Perhaps by now you’ve noticed an additional element of Gray Matters that I’ve intentionally downplayed: Every one of the 37 participating artists is female. It would be a particularly insidious non-compliment to say that it might never occur to the viewer that they were looking at an all-female show; I will say, instead, that it is refreshing to see an all-female lineup in a context that does not feel the need to dramatically emphasize the gender of its participants. Aside from one video work, Mary Reid Kelley’s “This Is Offal” (2015–16), which is tucked away in its own screening room, there are no bodies on display in Gray Matter. This is a show full of incredibly serious ideas, and as a woman prone to having serious ideas of my own, I was extremely moved to experience a show that connected with my internal reality rather than forcing the focus, as always, to the considerations of my bodily form. As Gray Matters handily demonstrates, the life of women is often lived in the mind.
These are merely a few of many strong moments and powerhouse contributors in this show — others include “Totality” (2016) by Katie Paterson, a vertigo-inducing (but nonetheless irresistible) disco ball constructed from the photo negatives of all known footage of eclipses, thrown, in a whirl of reflected lights, onto the walls of a small gallery; “Hair Portrait #20” (2014), an entire wall of Lauryn Hill rendered in grayscale rhinestones by Mickalene Thomas; and the jaw-dropping “Drawing” (2005) by Nancy Rubins, a wall-mounted paper form layered so densely with pencil graphite as to make it almost indistinguishable from a chaotically crushed sheet of lead. Goodson did not pull any punches with his lineup, and neither did the show’s contributors.
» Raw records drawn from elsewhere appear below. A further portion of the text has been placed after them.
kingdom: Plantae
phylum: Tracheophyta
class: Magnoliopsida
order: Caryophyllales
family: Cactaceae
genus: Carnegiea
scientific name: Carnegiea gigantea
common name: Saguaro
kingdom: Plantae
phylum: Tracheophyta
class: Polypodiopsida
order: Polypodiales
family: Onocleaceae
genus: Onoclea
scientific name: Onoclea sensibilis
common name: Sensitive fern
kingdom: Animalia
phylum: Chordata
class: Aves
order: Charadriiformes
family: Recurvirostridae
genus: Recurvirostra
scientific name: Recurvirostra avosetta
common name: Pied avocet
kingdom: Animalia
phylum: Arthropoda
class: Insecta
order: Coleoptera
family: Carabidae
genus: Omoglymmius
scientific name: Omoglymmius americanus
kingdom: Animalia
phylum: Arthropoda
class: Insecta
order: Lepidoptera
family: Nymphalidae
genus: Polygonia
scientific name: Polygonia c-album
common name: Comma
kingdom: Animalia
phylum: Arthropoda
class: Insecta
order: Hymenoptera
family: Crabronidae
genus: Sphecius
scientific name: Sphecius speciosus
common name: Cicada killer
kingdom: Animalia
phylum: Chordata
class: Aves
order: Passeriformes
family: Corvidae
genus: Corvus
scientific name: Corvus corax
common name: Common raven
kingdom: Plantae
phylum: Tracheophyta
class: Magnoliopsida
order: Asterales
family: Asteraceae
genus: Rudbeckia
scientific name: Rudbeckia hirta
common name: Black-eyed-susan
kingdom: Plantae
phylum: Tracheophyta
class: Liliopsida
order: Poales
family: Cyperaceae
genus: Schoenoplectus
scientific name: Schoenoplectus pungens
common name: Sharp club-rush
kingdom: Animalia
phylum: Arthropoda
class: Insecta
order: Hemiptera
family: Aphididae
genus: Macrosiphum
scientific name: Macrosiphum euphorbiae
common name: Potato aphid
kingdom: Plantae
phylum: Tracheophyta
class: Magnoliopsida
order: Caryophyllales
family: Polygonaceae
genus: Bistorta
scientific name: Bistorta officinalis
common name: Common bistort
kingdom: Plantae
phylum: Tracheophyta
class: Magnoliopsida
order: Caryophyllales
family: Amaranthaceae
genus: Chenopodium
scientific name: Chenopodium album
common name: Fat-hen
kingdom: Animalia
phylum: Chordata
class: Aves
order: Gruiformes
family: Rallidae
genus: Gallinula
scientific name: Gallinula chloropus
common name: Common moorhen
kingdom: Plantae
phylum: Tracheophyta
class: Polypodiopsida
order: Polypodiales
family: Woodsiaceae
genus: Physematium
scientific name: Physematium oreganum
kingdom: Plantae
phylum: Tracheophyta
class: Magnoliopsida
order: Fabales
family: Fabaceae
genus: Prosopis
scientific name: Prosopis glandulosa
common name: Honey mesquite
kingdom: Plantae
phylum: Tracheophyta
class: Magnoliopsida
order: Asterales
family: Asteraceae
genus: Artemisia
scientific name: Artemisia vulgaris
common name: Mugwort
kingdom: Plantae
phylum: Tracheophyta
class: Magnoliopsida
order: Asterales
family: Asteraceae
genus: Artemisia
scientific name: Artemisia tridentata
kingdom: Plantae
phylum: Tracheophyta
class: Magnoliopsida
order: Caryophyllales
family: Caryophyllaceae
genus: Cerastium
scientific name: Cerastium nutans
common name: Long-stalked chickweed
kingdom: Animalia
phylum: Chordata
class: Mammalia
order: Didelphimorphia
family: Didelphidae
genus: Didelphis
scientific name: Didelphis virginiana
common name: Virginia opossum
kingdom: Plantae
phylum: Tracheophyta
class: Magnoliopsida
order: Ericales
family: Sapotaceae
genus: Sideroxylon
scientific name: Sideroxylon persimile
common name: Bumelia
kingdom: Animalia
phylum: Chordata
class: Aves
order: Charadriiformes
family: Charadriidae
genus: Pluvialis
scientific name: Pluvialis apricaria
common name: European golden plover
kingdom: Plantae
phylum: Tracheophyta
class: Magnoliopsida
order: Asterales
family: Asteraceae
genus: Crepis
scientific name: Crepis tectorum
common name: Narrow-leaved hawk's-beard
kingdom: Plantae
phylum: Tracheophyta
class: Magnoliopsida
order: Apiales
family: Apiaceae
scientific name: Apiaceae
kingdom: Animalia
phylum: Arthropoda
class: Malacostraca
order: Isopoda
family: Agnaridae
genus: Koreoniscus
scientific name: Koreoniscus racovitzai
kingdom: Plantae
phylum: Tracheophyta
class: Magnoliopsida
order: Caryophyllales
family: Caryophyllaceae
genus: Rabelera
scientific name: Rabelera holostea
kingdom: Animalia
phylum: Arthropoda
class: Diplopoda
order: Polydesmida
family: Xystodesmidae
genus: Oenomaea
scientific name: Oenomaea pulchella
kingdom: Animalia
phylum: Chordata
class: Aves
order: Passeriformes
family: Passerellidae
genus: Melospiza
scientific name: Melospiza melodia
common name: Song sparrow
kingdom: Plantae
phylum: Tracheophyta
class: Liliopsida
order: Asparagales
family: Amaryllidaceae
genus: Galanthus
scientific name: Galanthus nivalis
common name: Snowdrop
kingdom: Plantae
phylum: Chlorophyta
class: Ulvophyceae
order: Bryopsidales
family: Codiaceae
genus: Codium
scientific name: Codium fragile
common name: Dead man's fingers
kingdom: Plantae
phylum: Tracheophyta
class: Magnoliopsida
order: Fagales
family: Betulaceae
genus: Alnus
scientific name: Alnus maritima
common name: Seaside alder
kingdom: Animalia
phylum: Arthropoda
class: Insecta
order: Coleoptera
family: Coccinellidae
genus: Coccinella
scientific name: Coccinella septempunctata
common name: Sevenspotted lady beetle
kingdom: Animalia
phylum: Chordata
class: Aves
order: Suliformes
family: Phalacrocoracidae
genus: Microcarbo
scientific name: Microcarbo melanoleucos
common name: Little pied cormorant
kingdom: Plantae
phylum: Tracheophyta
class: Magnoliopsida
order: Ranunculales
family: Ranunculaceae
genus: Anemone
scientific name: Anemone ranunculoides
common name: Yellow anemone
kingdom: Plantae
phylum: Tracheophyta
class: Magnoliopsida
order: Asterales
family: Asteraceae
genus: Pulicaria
One senses that the senior curator also has a sly penchant for double entendre, and perhaps the exhibition’s title refers just as much to the mental life of these artists as to their chosen palette. While Goodson may be inclined to blur black and white in his definitions — and even to break a couple of his own rules, allowing the orange-hot filament center of the 1964 Vija Celmins painting “Heater” to glow its own way — he’s drawn an extremely bold line with his debut at the Wexner. Gray Matters is full of formal delights, aesthetic acrobatics, and a well-balanced monochrome bouquet of incredible artists.